What you are asked to do:
Please transcribe the data that follows exactly as given, leaving out every picture.
Collected data below:
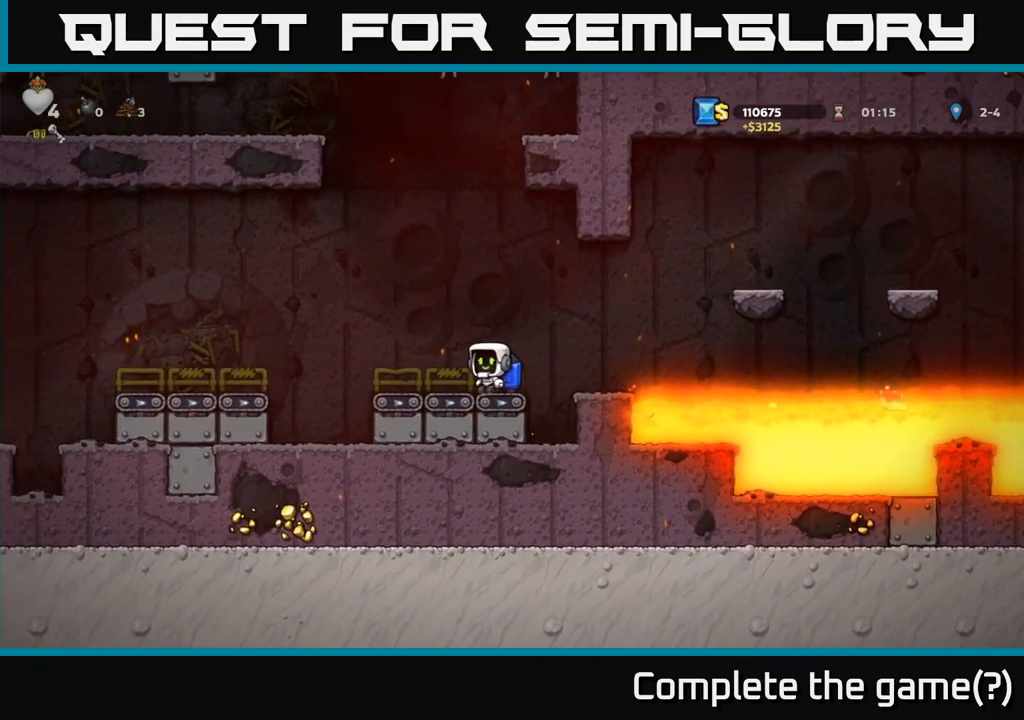
{"dt_ms": 1000, "buttons": [], "left_stick": "right"}
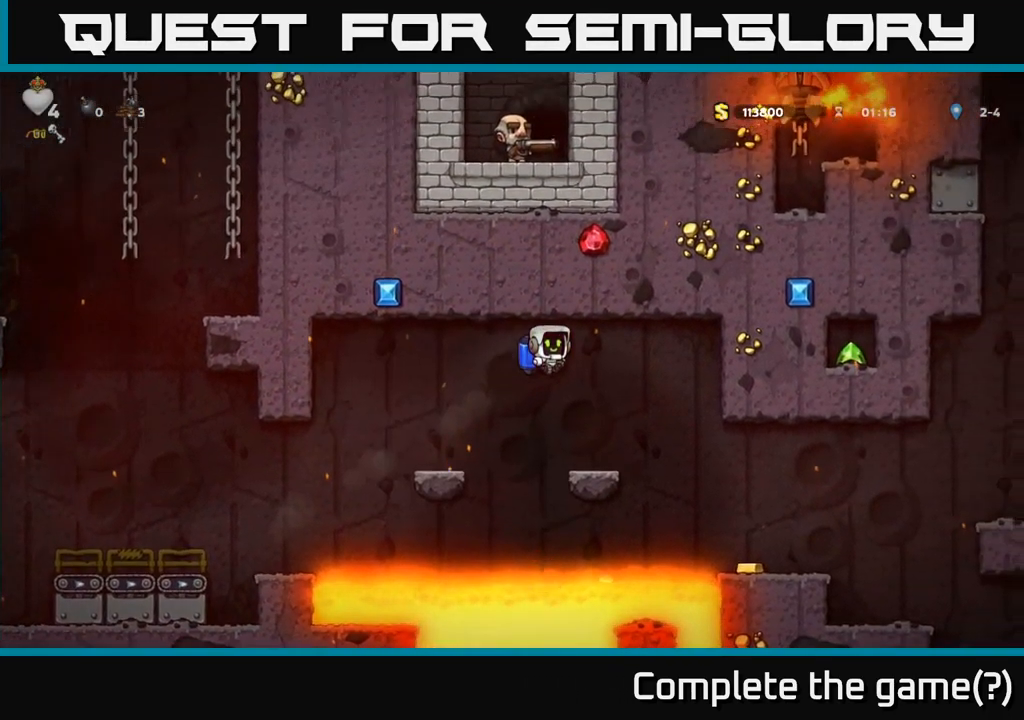
{"dt_ms": 500, "buttons": [], "left_stick": "right", "events": []}
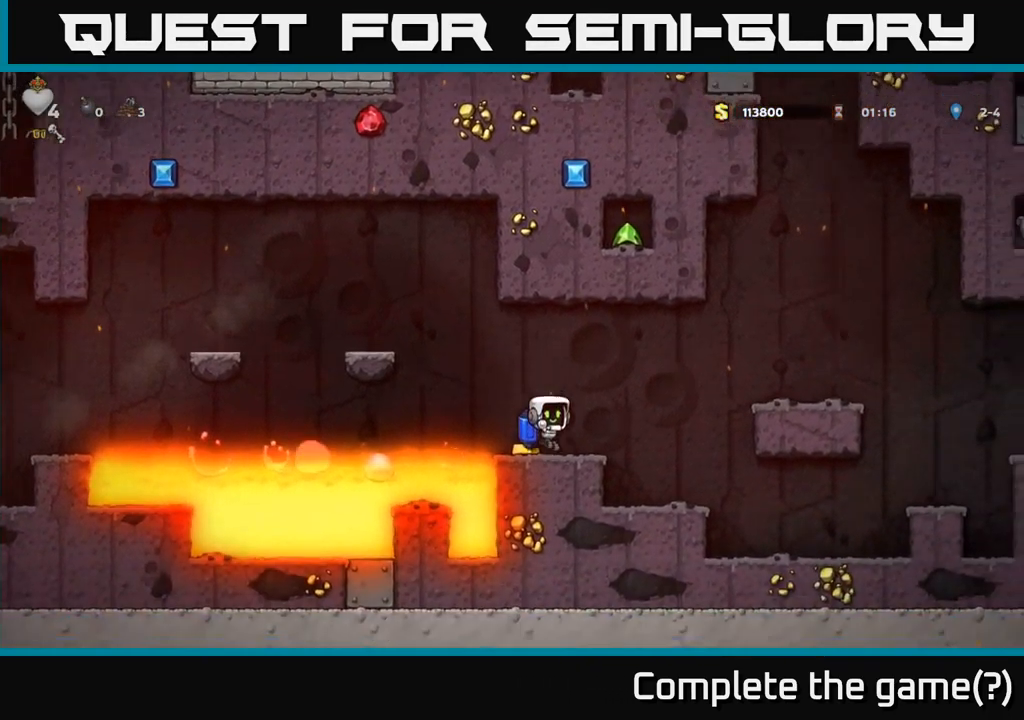
{"dt_ms": 500, "buttons": ["A"], "left_stick": "left", "events": [[67, "left_stick", "center"], [83, "A", "down"], [217, "left_stick", "right"], [234, "A", "up"], [300, "left_stick", "left"], [467, "A", "down"]]}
End of Collected data.
Task solution:
{"dt_ms": 1000, "buttons": [], "left_stick": "right"}
{"dt_ms": 500, "buttons": [], "left_stick": "right", "events": []}
{"dt_ms": 500, "buttons": ["A"], "left_stick": "left", "events": [[67, "left_stick", "center"], [83, "A", "down"], [217, "left_stick", "right"], [234, "A", "up"], [300, "left_stick", "left"], [467, "A", "down"]]}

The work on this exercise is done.